Paralelamente a isso, há a história banal de amor e abandono, culminando em uma morte irônica. A falta de um uso mais efetivo da linguagem por parte da datilógrafa, reprodutora imprecisa dos textos que lhe são ditados, encontra uma equivalência no enredo folhetinesco de uma vida menor. Ousando perscrutar o sentido das coisas, em uma busca do conhecimento pelos programas de rádio, Macabéa se constitui uma heroína do saber em uma faixa social em que esta é uma palavra de luxo.

O narrador tem esta noção de que a linguagem ganha uma essencialidade para ela, e mantém-se próximo de sua fala: “Não vou enfeitar a palavra pois se eu tocar no pão da moça esse pão se tornará em ouro — e a jovem (ela tem 19 anos) e a jovem não poderá mordê-lo, morrendo de fome”. Temos aqui explicado o cuidado narrativo do livro, que entende, na mesma perspectiva de Carolina de Jesus, a palavra como alimento. Eis a razão de a parte dos discursos diretos, raros em outras obras de Clarice, aparecer enquanto palavra-pão de personagens simples, que não deve ser dourada pela literatura.

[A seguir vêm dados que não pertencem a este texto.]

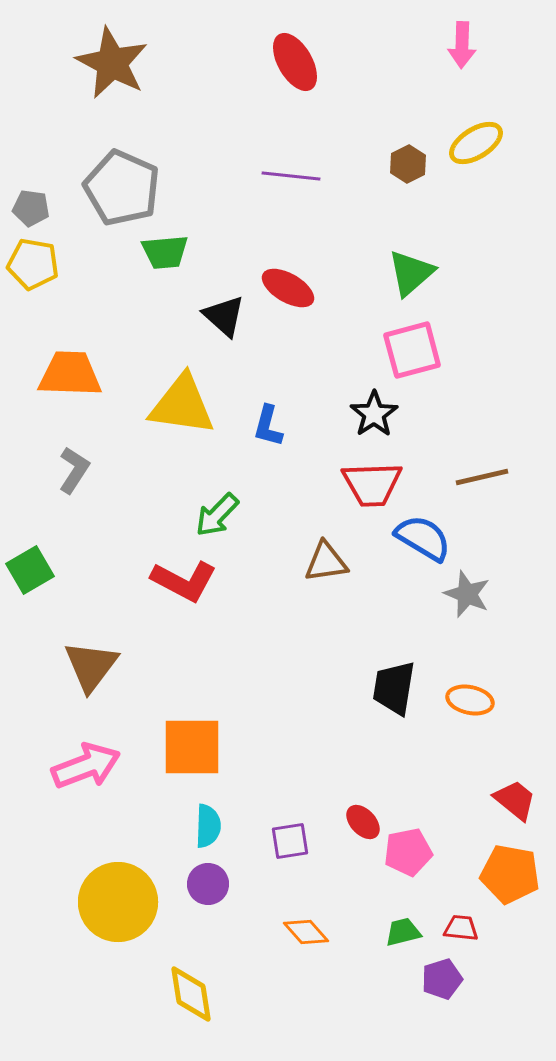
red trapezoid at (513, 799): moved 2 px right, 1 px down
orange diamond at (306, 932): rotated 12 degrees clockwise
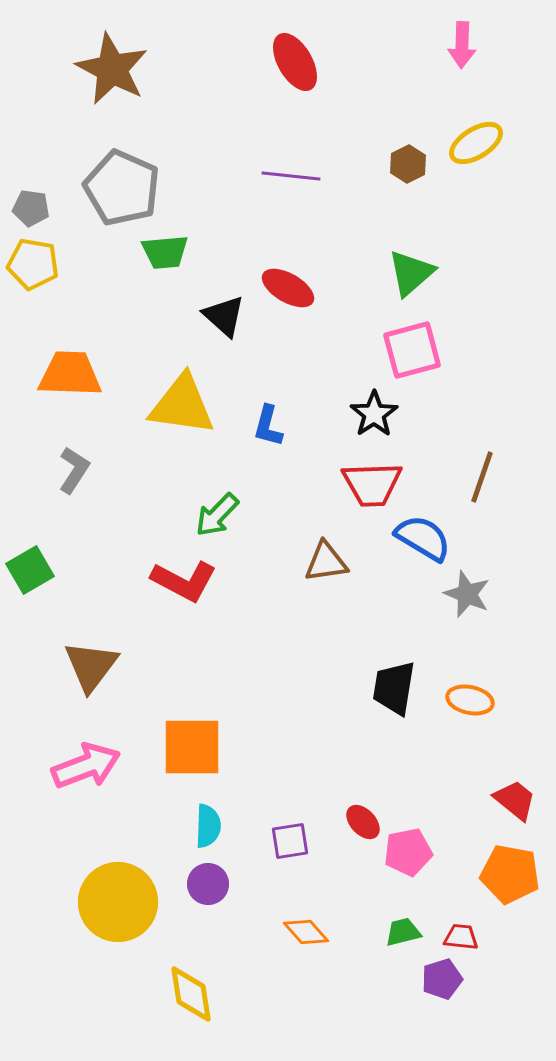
brown star at (112, 63): moved 6 px down
brown line at (482, 477): rotated 58 degrees counterclockwise
red trapezoid at (461, 928): moved 9 px down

Mas Clarice não estava falando apenas de um outro distante. Ela estava se reconciliando com sua infância pobre no Nordeste, com o verbo estropiado das pessoas comuns, projetando-se, como eu experimental, nesta personagem, que é um ser coletivo na medida em que repete histórias de muitas outras Macabéas, movidas por objetivos menosprezados. Não há como não pensar na dedicatória de Carolina para a ilustrada e culta escritora quando lemos esta reflexão em A hora da estrela: “Felicidade? Nunca vi palavra mais doida, inventada pelas nordestinas que andam por aí aos montes”. O romance pode ser entendido como resposta a este confronto de Clarice com a força existencial e estilística de Quarto de despejo, permitindo ler Macabéa como uma Clarice nordestina, a cumprir aquela sina, que foi também em alguma medida a da mineira Carolina.

Esta identificação de gênero, que a coloca em outra linguagem, é a maior alteridade experimentada por Clarice em seus livros que são sempre um movimento em direção ao outro. Para intensificar esta adesão, ela cria um narrador masculino (Rodrigo SM) e imediatamente o destitui já na abertura do romance: “Dedicatória do autor (Na verdade Clarice Lispector)”. Há um desejo de verdade que a leva a se incluir ali, discutindo os estatutos da escrita na parte mais intelectual da narrativa, em um verdadeiro making of. O romance deve descer à fala e àqueles que só têm esta precária forma de comunicação de seus dramas convencionais. Este narrador homem/mulher, o primeiro narrador transgênero da literatura brasileira, surge para fazer com que a jovem feia (“— Me desculpe eu perguntar: ser feia dói?”) seja amada de maneira hiperbólica, justificando assim a sua breve vida voltada ao encontro de um grande amor, que só se cumpre metaforicamente pela escrita. Clarice/Rodrigo transformaram Macabéa numa estrela, seu outro sonho impossível, em uma afirmação “da grandeza de cada um”.

Miguel Sanches Neto

É doutor em Letras pela Unicamp, professor associado da Universidade Estadual de Ponta Grossa (Paraná). Estreou nacionalmente com Chove sobre minha infância (2000), um dos primeiros romances de autoficção da literatura brasileira. Autor de dezenas de livros em vários gêneros, destacam-se os romances Um amor anarquista (2005), A máquina de madeira (2012), A segunda pátria (2015). Acaba de lançar O último endereço de Eça de Queiroz (Companhia das Letras) e sua poesia reunida A ninguém (Patuá). Finalista dos principais prêmios nacionais, recebeu o Prêmio Cruz e Sousa de 2002 e o Binacional de Artes Brasil-Argentina, de 2005.